Exercise input —
......

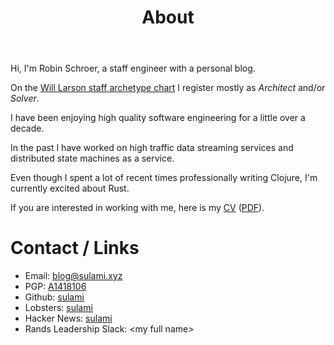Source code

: #+TITLE: About

Hi, I'm Robin Schroer, a staff engineer with a personal blog.

On the [[https://staffeng.com/guides/staff-archetypes][Will Larson staff archetype chart]] I register mostly as
/Architect/ and/or /Solver/.

I have been enjoying high quality software engineering for a little
over a decade.

In the past I have worked on high traffic data streaming services and
distributed state machines as a service.

Even though I spent a lot of recent times professionally writing
Clojure, I'm currently excited about Rust.

If you are interested in working with me, here is my [[file:pages/cv/index.org][CV]] ([[https://blog.sulami.xyz/pages/robin-schroer-cv.pdf][PDF]]).

* Contact / Links

- Email: [[mailto:blog@sulami.xyz][blog@sulami.xyz]]
- PGP: [[https://blog.sulami.xyz/raw/pubkey.txt][A1418106]]
- Github: [[https://github.com/sulami][sulami]]
- Lobsters: [[https://lobste.rs/u/sulami][sulami]]
- Hacker News: [[https://news.ycombinator.com/user?id=sulami][sulami]]
- Rands Leadership Slack: <my full name>
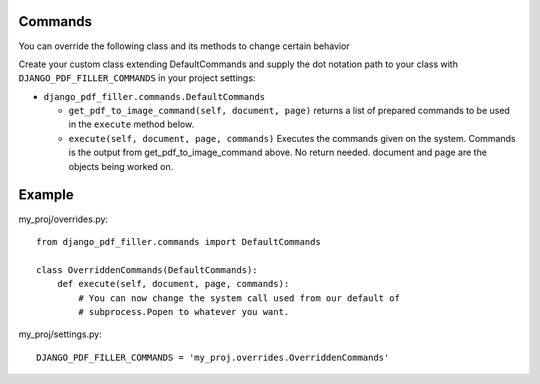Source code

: Commands
--------

You can override the following class and its methods to change certain behavior

Create your custom class extending DefaultCommands and supply the dot
notation path to your class with ``DJANGO_PDF_FILLER_COMMANDS`` in your
project settings:

- ``django_pdf_filler.commands.DefaultCommands``

  - ``get_pdf_to_image_command(self, document, page)``
    returns a list of prepared commands to be used in the ``execute`` method below.

  - ``execute(self, document, page, commands)``
    Executes the commands given on the system. Commands is the output
    from get_pdf_to_image_command above. No return needed. document and page are the
    objects being worked on.

Example
-------
my_proj/overrides.py::

    from django_pdf_filler.commands import DefaultCommands

    class OverriddenCommands(DefaultCommands):
        def execute(self, document, page, commands):
            # You can now change the system call used from our default of
            # subprocess.Popen to whatever you want.

my_proj/settings.py::

    DJANGO_PDF_FILLER_COMMANDS = 'my_proj.overrides.OverriddenCommands'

......

Directive —
Please retype the records above exactly, but leave out any pictures.

Written response —
Source code

: #+TITLE: About

Hi, I'm Robin Schroer, a staff engineer with a personal blog.

On the [[https://staffeng.com/guides/staff-archetypes][Will Larson staff archetype chart]] I register mostly as
/Architect/ and/or /Solver/.

I have been enjoying high quality software engineering for a little
over a decade.

In the past I have worked on high traffic data streaming services and
distributed state machines as a service.

Even though I spent a lot of recent times professionally writing
Clojure, I'm currently excited about Rust.

If you are interested in working with me, here is my [[file:pages/cv/index.org][CV]] ([[https://blog.sulami.xyz/pages/robin-schroer-cv.pdf][PDF]]).

* Contact / Links

- Email: [[mailto:blog@sulami.xyz][blog@sulami.xyz]]
- PGP: [[https://blog.sulami.xyz/raw/pubkey.txt][A1418106]]
- Github: [[https://github.com/sulami][sulami]]
- Lobsters: [[https://lobste.rs/u/sulami][sulami]]
- Hacker News: [[https://news.ycombinator.com/user?id=sulami][sulami]]
- Rands Leadership Slack: <my full name>
Source code

: Commands
--------

You can override the following class and its methods to change certain behavior

Create your custom class extending DefaultCommands and supply the dot
notation path to your class with ``DJANGO_PDF_FILLER_COMMANDS`` in your
project settings:

- ``django_pdf_filler.commands.DefaultCommands``

  - ``get_pdf_to_image_command(self, document, page)``
    returns a list of prepared commands to be used in the ``execute`` method below.

  - ``execute(self, document, page, commands)``
    Executes the commands given on the system. Commands is the output
    from get_pdf_to_image_command above. No return needed. document and page are the
    objects being worked on.

Example
-------
my_proj/overrides.py::

    from django_pdf_filler.commands import DefaultCommands

    class OverriddenCommands(DefaultCommands):
        def execute(self, document, page, commands):
            # You can now change the system call used from our default of
            # subprocess.Popen to whatever you want.

my_proj/settings.py::

    DJANGO_PDF_FILLER_COMMANDS = 'my_proj.overrides.OverriddenCommands'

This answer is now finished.